__Task statement__.
Whenever a line below mentions the word "monde", that line should be copied.
BEGIN Data for review
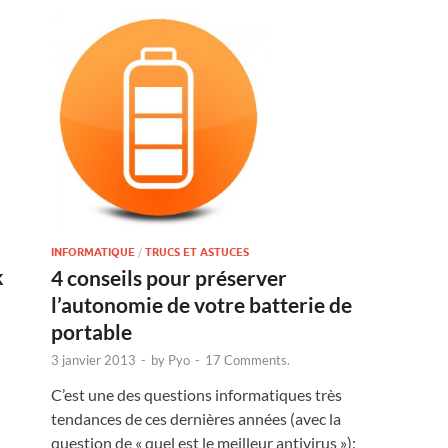
INFORMATIQUE
/
TRUCS ET ASTUCES
k
4 conseils pour préserver
l’autonomie de votre batterie de
portable
3 janvier 2013
-
by
Pyo
-
17 Comments.
C’est une des questions informatiques très
tendances de ces dernières années (avec la
question de « quel est le meilleur antivirus »):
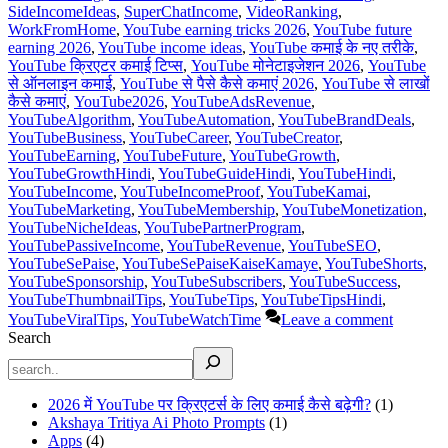
SideIncomeIdeas
,
SuperChatIncome
,
VideoRanking
,
WorkFromHome
,
YouTube earning tricks 2026
,
YouTube future
earning 2026
,
YouTube income ideas
,
YouTube कमाई के नए तरीके
,
YouTube क्रिएटर कमाई टिप्स
,
YouTube मोनेटाइजेशन 2026
,
YouTube
से ऑनलाइन कमाई
,
YouTube से पैसे कैसे कमाएं 2026
,
YouTube से लाखों
कैसे कमाएं
,
YouTube2026
,
YouTubeAdsRevenue
,
YouTubeAlgorithm
,
YouTubeAutomation
,
YouTubeBrandDeals
,
YouTubeBusiness
,
YouTubeCareer
,
YouTubeCreator
,
YouTubeEarning
,
YouTubeFuture
,
YouTubeGrowth
,
YouTubeGrowthHindi
,
YouTubeGuideHindi
,
YouTubeHindi
,
YouTubeIncome
,
YouTubeIncomeProof
,
YouTubeKamai
,
YouTubeMarketing
,
YouTubeMembership
,
YouTubeMonetization
,
YouTubeNicheIdeas
,
YouTubePartnerProgram
,
YouTubePassiveIncome
,
YouTubeRevenue
,
YouTubeSEO
,
YouTubeSePaise
,
YouTubeSePaiseKaiseKamaye
,
YouTubeShorts
,
YouTubeSponsorship
,
YouTubeSubscribers
,
YouTubeSuccess
,
YouTubeThumbnailTips
,
YouTubeTips
,
YouTubeTipsHindi
,
YouTubeViralTips
,
YouTubeWatchTime
Leave a comment
Search
2026 में YouTube पर क्रिएटर्स के लिए कमाई कैसे बढ़ेगी?
(1)
Akshaya Tritiya Ai Photo Prompts
(1)
Apps
(4)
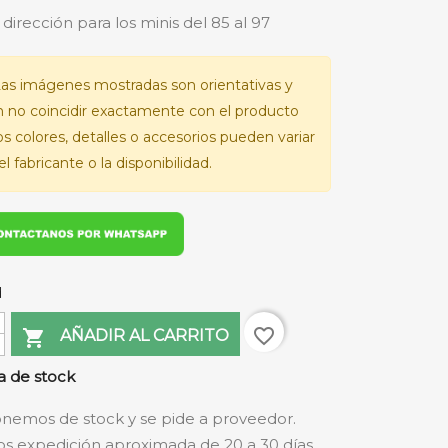
 dirección para los minis del 85 al 97
as imágenes mostradas son orientativas y
 no coincidir exactamente con el producto
Los colores, detalles o accesorios pueden variar
l fabricante o la disponibilidad.
d
favorite_border

AÑADIR AL CARRITO
 de stock
nemos de stock y se pide a proveedor.
s expedición aproximada de 20 a 30 días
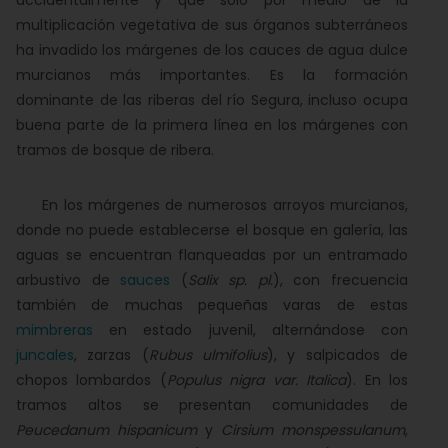
accidentalmente y que sólo por medio de la
multiplicación vegetativa de sus órganos subterráneos
ha invadido los márgenes de los cauces de agua dulce
murcianos más importantes. Es la formación
dominante de las riberas del río Segura, incluso ocupa
buena parte de la primera línea en los márgenes con
tramos de bosque de ribera.
En los márgenes de numerosos arroyos murcianos,
donde no puede establecerse el bosque en galería, las
aguas se encuentran flanqueadas por un entramado
arbustivo de
sauces
(
Salix sp. pl.
), con frecuencia
también de muchas pequeñas varas de estas
mimbreras
en estado juvenil, alternándose con
juncales
, zarzas (
Rubus ulmifolius
), y salpicados de
chopos lombardos (
Populus nigra var. Italica
). En los
tramos altos se presentan comunidades de
Peucedanum hispanicum
y
Cirsium monspessulanum
,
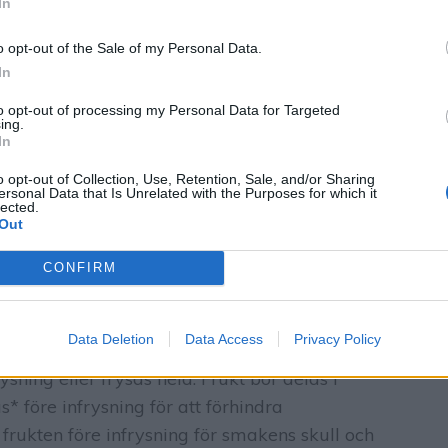
In
o opt-out of the Sale of my Personal Data.
In
to opt-out of processing my Personal Data for Targeted
ing.
In
o opt-out of Collection, Use, Retention, Sale, and/or Sharing
ersonal Data that Is Unrelated with the Purposes for which it
lected.
Out
CONFIRM
 bär längre genom infrysning:
Infrysning är ett
kt och bär. Bär som är små bör
Data Deletion
Data Access
Privacy Policy
 fastna i varandra. Medan större bär som
sning eller frysas hela. Frukt bör delas i
* före infrysning för att förhindra
frukten före infrysning för smakens skull och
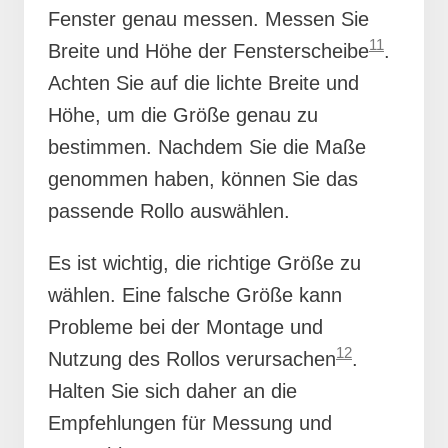
Fenster genau messen. Messen Sie
11
Breite und Höhe der Fensterscheibe
.
Achten Sie auf die lichte Breite und
Höhe, um die Größe genau zu
bestimmen. Nachdem Sie die Maße
genommen haben, können Sie das
passende Rollo auswählen.
Es ist wichtig, die richtige Größe zu
wählen. Eine falsche Größe kann
Probleme bei der Montage und
12
Nutzung des Rollos verursachen
.
Halten Sie sich daher an die
Empfehlungen für Messung und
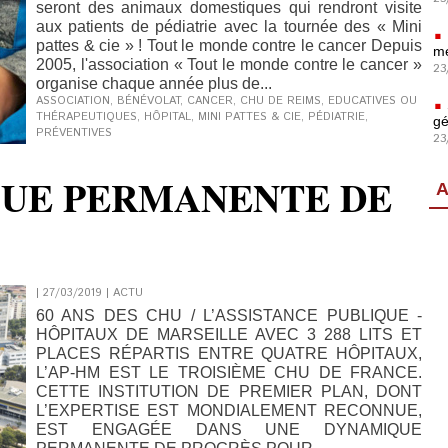
seront des animaux domestiques qui rendront visite
aux patients de pédiatrie avec la tournée des « Mini
pattes & cie » ! Tout le monde contre le cancer Depuis
mé
2005, l'association « Tout le monde contre le cancer »
23
organise chaque année plus de...
ASSOCIATION
,
BÉNÉVOLAT
,
CANCER
,
CHU DE REIMS
,
EDUCATIVES OU
THÉRAPEUTIQUES
,
HÔPITAL
,
MINI PATTES & CIE
,
PÉDIATRIE
,
gé
PRÉVENTIVES
23
UE PERMANENTE DE
A
| 27/03/2019
|
ACTU
60 ANS DES CHU / L’ASSISTANCE PUBLIQUE -
HÔPITAUX DE MARSEILLE AVEC 3 288 LITS ET
PLACES RÉPARTIS ENTRE QUATRE HÔPITAUX,
L’AP-HM EST LE TROISIÈME CHU DE FRANCE.
CETTE INSTITUTION DE PREMIER PLAN, DONT
L’EXPERTISE EST MONDIALEMENT RECONNUE,
EST ENGAGÉE DANS UNE DYNAMIQUE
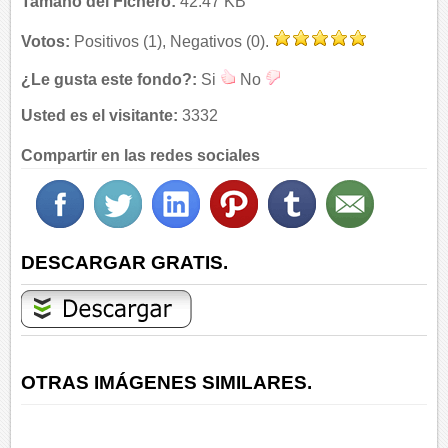
Tamaño del Fichero:
42.47 KB
Votos:
Positivos (1), Negativos (0).
¿Le gusta este fondo?:
Si
No
Usted es el visitante:
3332
Compartir en las redes sociales
DESCARGAR GRATIS.
OTRAS IMÁGENES SIMILARES.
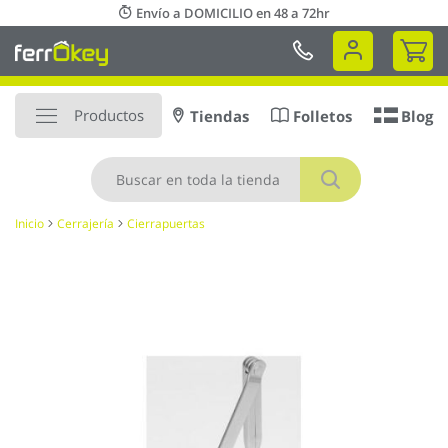
Ir
Envío a DOMICILIO en 48 a 72hr
al
Mi 
contenido
Productos
Tiendas
Folletos
Blog
Buscar
Inicio
Cerrajería
Cierrapuertas
Saltar
al
final
de
la
galería
de
imágenes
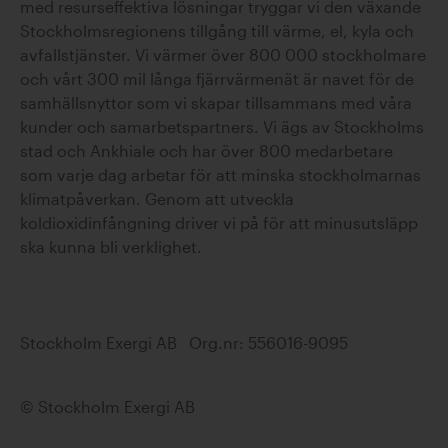
med resurseffektiva lösningar tryggar vi den växande
Stockholmsregionens tillgång till värme, el, kyla och
avfallstjänster. Vi värmer över 800 000 stockholmare
och vårt 300 mil långa fjärrvärmenät är navet för de
samhällsnyttor som vi skapar tillsammans med våra
kunder och samarbetspartners. Vi ägs av Stockholms
stad och Ankhiale och har över 800 medarbetare
som varje dag arbetar för att minska stockholmarnas
klimatpåverkan. Genom att utveckla
koldioxidinfångning driver vi på för att minusutsläpp
ska kunna bli verklighet.
Stockholm Exergi AB Org.nr: 556016-9095
© Stockholm Exergi AB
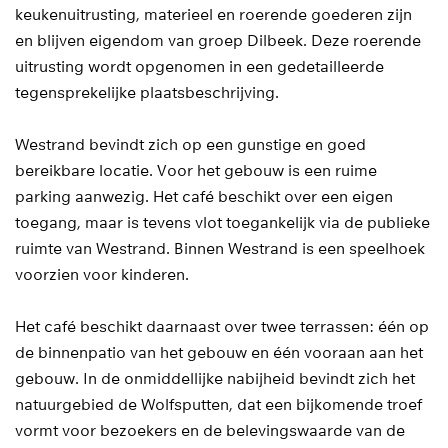
keukenuitrusting, materieel en roerende goederen zijn
en blijven eigendom van groep Dilbeek. Deze roerende
uitrusting wordt opgenomen in een gedetailleerde
tegensprekelijke plaatsbeschrijving.
Westrand bevindt zich op een gunstige en goed
bereikbare locatie. Voor het gebouw is een ruime
parking aanwezig. Het café beschikt over een eigen
toegang, maar is tevens vlot toegankelijk via de publieke
ruimte van Westrand. Binnen Westrand is een speelhoek
voorzien voor kinderen.
Het café beschikt daarnaast over twee terrassen: één op
de binnenpatio van het gebouw en één vooraan aan het
gebouw. In de onmiddellijke nabijheid bevindt zich het
natuurgebied de Wolfsputten, dat een bijkomende troef
vormt voor bezoekers en de belevingswaarde van de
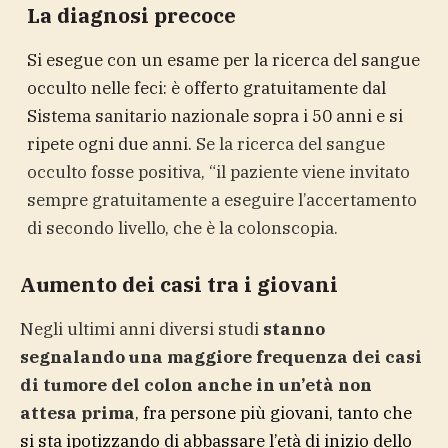
La diagnosi precoce
Si esegue con un esame per la ricerca del sangue
occulto nelle feci: è offerto gratuitamente dal
Sistema sanitario nazionale sopra i 50 anni e si
ripete ogni due anni.
Se la ricerca del sangue
occulto fosse positiva, “il paziente viene invitato
sempre gratuitamente a eseguire l’accertamento
di secondo livello, che è la colonscopia.
Aumento dei casi tra i giovani
Negli ultimi anni diversi studi
stanno
segnalando una maggiore frequenza dei casi
di tumore del colon anche in un’età non
attesa prima
, fra persone più giovani, tanto che
si sta ipotizzando di abbassare l’età di inizio dello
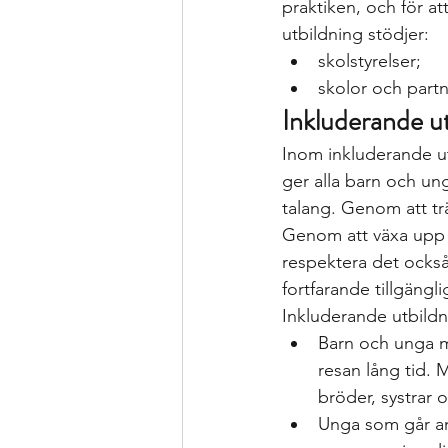
praktiken, och för a
utbildning stödjer:
skolstyrelser;
skolor och part
Inkluderande utb
Inom inkluderande ut
ger alla barn och ung
talang. Genom att trä
Genom att växa upp oc
respektera det också.
fortfarande tillgängli
Inkluderande utbildni
Barn och unga me
resan lång tid. 
bröder, systrar 
Unga som går an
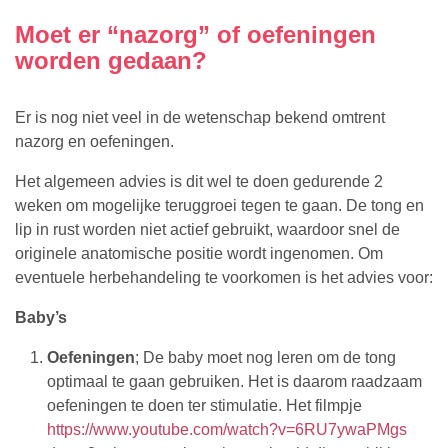
Moet er “nazorg” of oefeningen
worden gedaan?
Er is nog niet veel in de wetenschap bekend omtrent
nazorg en oefeningen.
Het algemeen advies is dit wel te doen gedurende 2
weken om mogelijke teruggroei tegen te gaan. De tong en
lip in rust worden niet actief gebruikt, waardoor snel de
originele anatomische positie wordt ingenomen. Om
eventuele herbehandeling te voorkomen is het advies voor:
Baby’s
Oefeningen
; De baby moet nog leren om de tong
optimaal te gaan gebruiken. Het is daarom raadzaam
oefeningen te doen ter stimulatie. Het filmpje
https://www.youtube.com/watch?v=6RU7ywaPMgs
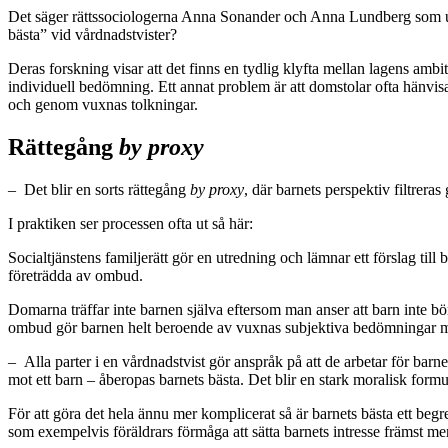
Det säger rättssociologerna Anna Sonander och Anna Lundberg som unde
bästa” vid vårdnadstvister?
Deras forskning visar att det finns en tydlig klyfta mellan lagens ambi
individuell bedömning. Ett annat problem är att domstolar ofta hänvisar 
och genom vuxnas tolkningar.
Rättegång
by proxy
– Det blir en sorts rättegång
by proxy
, där barnets perspektiv filtrera
I praktiken ser processen ofta ut så här:
Socialtjänstens familjerätt gör en utredning och lämnar ett förslag till
företrädda av ombud.
Domarna träffar inte barnen själva eftersom man anser att barn inte b
ombud gör barnen helt beroende av vuxnas subjektiva bedömningar med r
– Alla parter i en vårdnadstvist gör anspråk på att de arbetar för barne
mot ett barn – åberopas barnets bästa. Det blir en stark moralisk fo
För att göra det hela ännu mer komplicerat så är barnets bästa ett begr
som exempelvis
föräldrars förmåga att sätta barnets intresse främst m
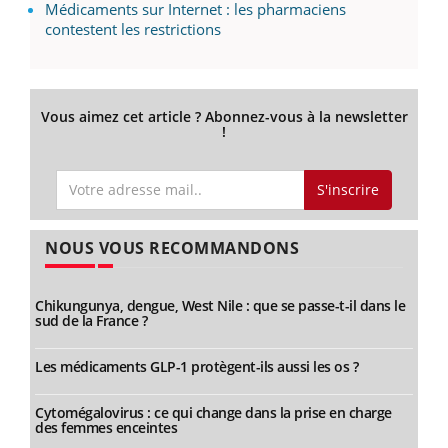
Médicaments sur Internet : les pharmaciens
contestent les restrictions
Vous aimez cet article ? Abonnez-vous à la newsletter
!
S'inscrire
NOUS VOUS RECOMMANDONS
Chikungunya, dengue, West Nile : que se passe-t-il dans le
sud de la France ?
Les médicaments GLP-1 protègent-ils aussi les os ?
Cytomégalovirus : ce qui change dans la prise en charge
des femmes enceintes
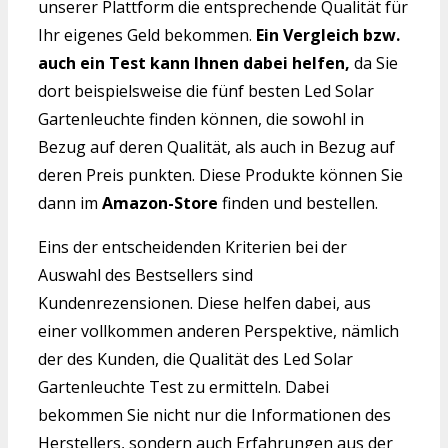
unserer Plattform die entsprechende Qualität für
Ihr eigenes Geld bekommen.
Ein Vergleich bzw.
auch ein Test kann Ihnen dabei helfen,
da Sie
dort beispielsweise die fünf besten Led Solar
Gartenleuchte finden können, die sowohl in
Bezug auf deren Qualität, als auch in Bezug auf
deren Preis punkten. Diese Produkte können Sie
dann im
Amazon-Store
finden und bestellen.
Eins der entscheidenden Kriterien bei der
Auswahl des Bestsellers sind
Kundenrezensionen. Diese helfen dabei, aus
einer vollkommen anderen Perspektive, nämlich
der des Kunden, die Qualität des Led Solar
Gartenleuchte Test zu ermitteln. Dabei
bekommen Sie nicht nur die Informationen des
Herstellers, sondern auch Erfahrungen aus der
END Data for review
__Task output__.
pattes & cie » ! Tout le monde contre le cancer Depuis
2005, l'association « Tout le monde contre le cancer »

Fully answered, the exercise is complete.